Text excerpt:

2. The binding of claim 1, further comprising a vibration-absorbing pad disposed directly below the base plate.
3. The binding of claim 1, further comprising a front panel attached to the base plate and a back panel attached to the heel loop.
4. The binding of claim 1, wherein the base plate includes at least one elongate slot adapted to mount the base plate at a selectable rotational orientation.
5. The binding of claim 1, wherein the lever mechanism comprises a lever member attached to the heel loop and a cable that engages the lever member and is attached on opposite sides of the base plate such that tension in the cable holds the heel loop in an upright position when the lever mechanism is in the first position.
6. The binding of claim 1, wherein the heel loop is rigid.
7. The binding of claim 1, wherein the front portion of the flexible upper assembly includes a front panel and an instep support.
8. The binding of claim 7, wherein the back portion of the flexible upper assembly further includes a back panel and an ankle support.

Listed records:

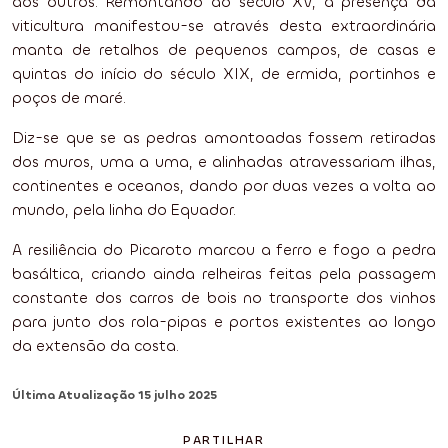
aos outros. Remontando ao século XV, a presença da
viticultura manifestou-se através desta extraordinária
manta de retalhos de pequenos campos, de casas e
quintas do início do século XIX, de ermida, portinhos e
poços de maré.
Diz-se que se as pedras amontoadas fossem retiradas
dos muros, uma a uma, e alinhadas atravessariam ilhas,
continentes e oceanos, dando por duas vezes a volta ao
mundo, pela linha do Equador.
A resiliência do Picaroto marcou a ferro e fogo a pedra
basáltica, criando ainda relheiras feitas pela passagem
constante dos carros de bois no transporte dos vinhos
para junto dos rola-pipas e portos existentes ao longo
da extensão da costa.
Última Atualização
15 julho 2025
PARTILHAR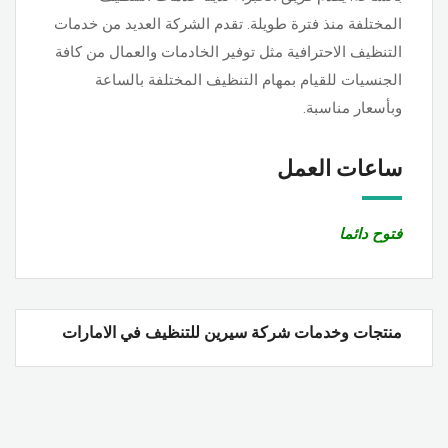
المختلفة منذ فترة طويلة. تقدم الشركة العديد من خدمات
التنظيف الاحترافية مثل توفير الخادمات والعمال من كافة
الجنسيات للقيام بمهام التنظيف المختلفة بالساعة
وبأسعار مناسبة.
ساعات العمل
فتوح دائما
منتجات وخدمات شركة سيرين للتنظيف في الامارات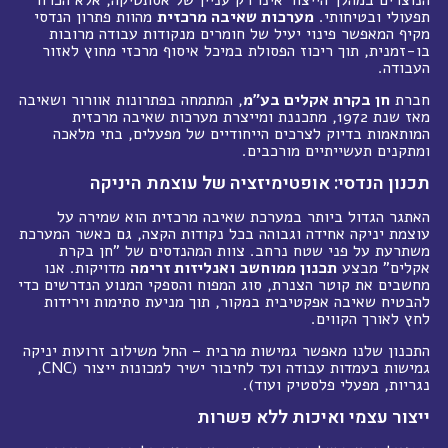
הנוצרים במהלך הייצור אינו רק עניין של אסתטיקה, אלא הכרח
תפעולי ובטיחותי.
מערכות שאיבה מרכזית
מהוות פתרון הנדסי
מקיף המאפשר פינוי יעיל של חומרים מנקודות עבודה מרובות
בו-זמנית, תוך ריכוז הפסולת במיכל איסוף מרכזי מחוץ לאזור
העבודה.
חברת
חן בקרת אקלים בע"מ
, המתמחה בפתרונות אוורור ושאיבה
מאז שנת 1972, מתכננת ומייצרת מערכות שאיבה מרכזית
המותאמות בדיוק לצרכים הייחודיים של מפעלים, בתי מלאכה
ומתקנים תעשייתיים מורכבים.
תכנון הנדסי: אופטימיזציה של עוצמת היניקה
האתגר הגדול ביותר במערכת שאיבה מרכזית הוא שמירה על
עוצמת יניקה אחידה וגבוהה בכל נקודות הקצה, גם כאשר המערכת
משתרעת על פני שטח נרחב. צוות המהנדסים של "חן בקרת
אקלים" מבצע
תכנון ממוחשב ואנליזות זרימה
מדויקות. אנו
מחשבים את קוטר הצנרת, סוג המפוח והספקי המנוע הנדרשים כדי
להבטיח שאיבה אפקטיבית במקור, תוך מניעת סתימות וירידות
לחץ לאורך הקווים.
התכנון שלנו מאפשר גמישות מרבית – החל משילוב זרועות יניקה
גמישות בעמדות עבודה ועד לחיבור ישיר למכונות ייצור (CNC,
נגריות, מפעלי פלסטיק ועוד).
ייצור עצמי ואיכות ללא פשרות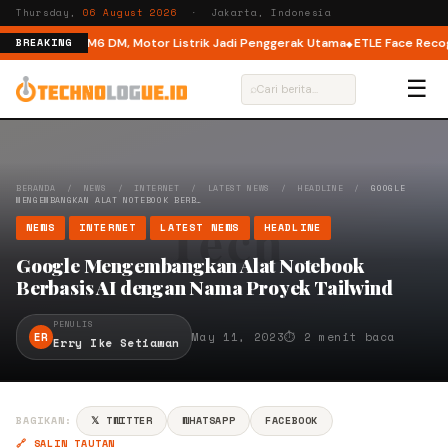
Thursday,
06 August 2026
· Jakarta, Indonesia
ual Mode di M6 DM, Motor Listrik Jadi Penggerak Utama
ETLE Face Recognit
BREAKING
☰
⌕
BERANDA
/
NEWS
/
INTERNET
/
LATEST NEWS
/
HEADLINE
/
GOOGLE
MENGEMBANGKAN ALAT NOTEBOOK BERB…
NEWS
INTERNET
LATEST NEWS
HEADLINE
Google Mengembangkan Alat Notebook
Berbasis AI dengan Nama Proyek Tailwind
PENULIS
ER
May 11, 2023
⏱ 2 menit baca
Erry Ike Setiawan
BAGIKAN:
𝕏 TWITTER
WHATSAPP
FACEBOOK
🔗 SALIN TAUTAN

Tasks to perform:
a) In the binding claims, which claims refer back to claim 1? Give their numbers.
b) Pick up the binding claims after their last claim and keep writing.

Your written answers:
a) 2, 3, 4, 5, 6, 7

b)
9. The binding of claim 8, wherein the flexible upper assembly further includes a toe strap that attaches to opposite sides of the base plate.
10. The binding of claim 8, wherein the front portion of the flexible upper is attached to the base plate with an inner attachment rail and an outer attachment rail.
11. A water sports binding comprising:
a rigid base plate having a toe end, a heel end, and a plurality of attachment apertures therethrough;
a flexible upper assembly comprising a forward portion, a separable rearward portion, and means for attaching the flexible upper assembly to the base plate;
a rigid heel loop pivotably mounted to the base plate, the rigid heel loop movable between an upright position and a rearward position; and
means for locking the rigid heel loop in the upright position.
12. The binding of claim 11, wherein the forward portion of the flexible upper assembly is attached to the base plate and the rearward portion of the flexible upper assembly is attached to the heel loop.
13. The binding of claim 11, wherein the means for locking the rigid heel loop in the upright position comprises a lever pivotably mounted on the heel loop and a cable attached on either side of the base plate and slidably engaging the lever.
14. The binding of claim 11, further comprising a vibration-absorbing pad disposed directly below the base plate.
15. The binding of claim 11, wherein the means for attaching the flexible upper assembly to the base plate include a pair of oppositely-disposed inner attachment rails and outer attachment rails.
16. The binding of claim 11, wherein the heel loop is pivotably attached to the base plate with at least two pivot pins that extend through lugs in the base plate.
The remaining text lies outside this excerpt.